When Patterns Become Anti-Patterns
Every pattern has a cost. The wrong pattern—or the right pattern applied too eagerly—makes code worse.
| Anti-pattern | What went wrong |
|---|---|
AbstractSingletonProxyFactoryBean | Too many layers of indirection for a simple problem |
| Observer spaghetti | Everything observes everything; changes cascade unpredictably |
| Premature DI container | A 50-line script doesn't need a dependency injection framework |
| Strategy for one strategy | An interface with a single implementation is just ceremony |
| Decorator chain from hell | Seven wrappers deep, impossible to debug |
The test: Can you explain why the pattern is here in one sentence? If the answer is "because the book said so," remove it. If the answer is "because we need to swap implementations" or "because this needs to be testable in isolation," keep it.
The Pragmatic Takeaway
You don't need to memorize the Gang of Four book. You need to recognize five or six patterns that appear constantly in modern codebases: strategy (pass behavior as functions), factory (centralize creation), observer (react to changes), adapter (bridge interfaces), decorator (layer behavior), and dependency injection (externalize dependencies).

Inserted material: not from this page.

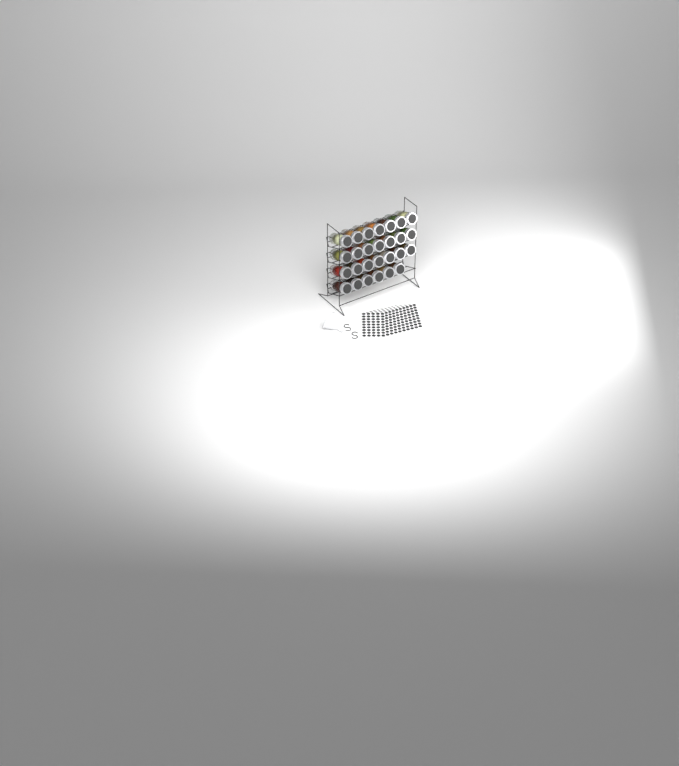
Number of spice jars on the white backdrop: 27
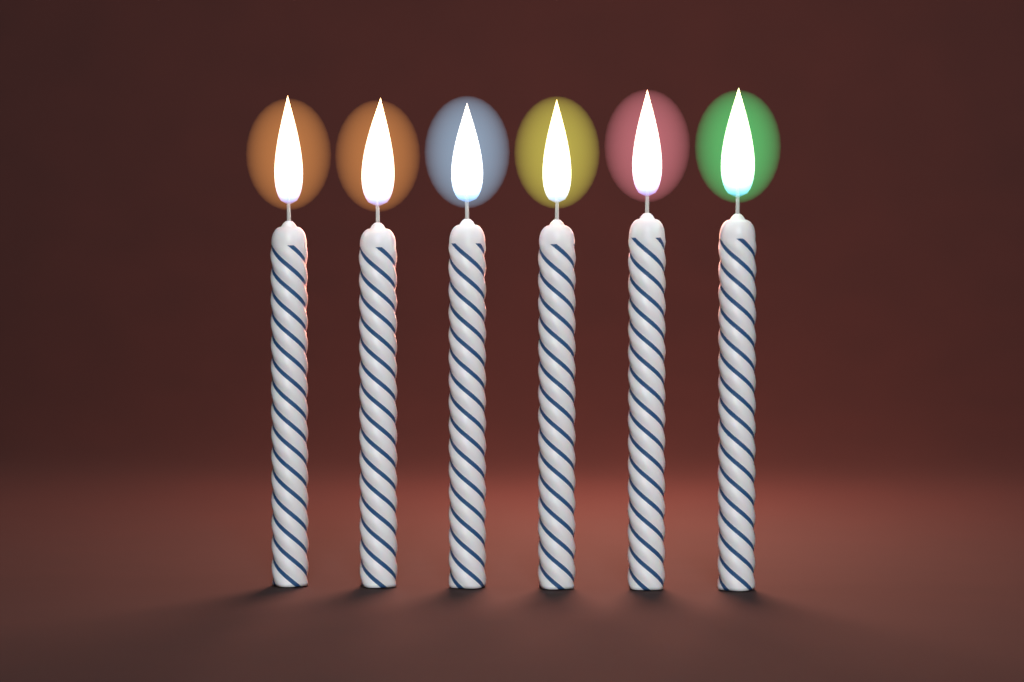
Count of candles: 6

The real skill isn't applying patterns—it's recognizing when a design problem matches a known pattern. When you find yourself writing a growing switch statement, you're looking at a strategy pattern. When you're wrapping a third-party API to match your interface, you're writing an adapter. When you're adding logging/caching/retrying to an existing function, you're decorating.
Patterns are most useful as a communication tool. Saying "this is a repository over the CMS client" tells another engineer exactly what to expect—an interface abstracting data access. That shared vocabulary is worth more than any UML diagram.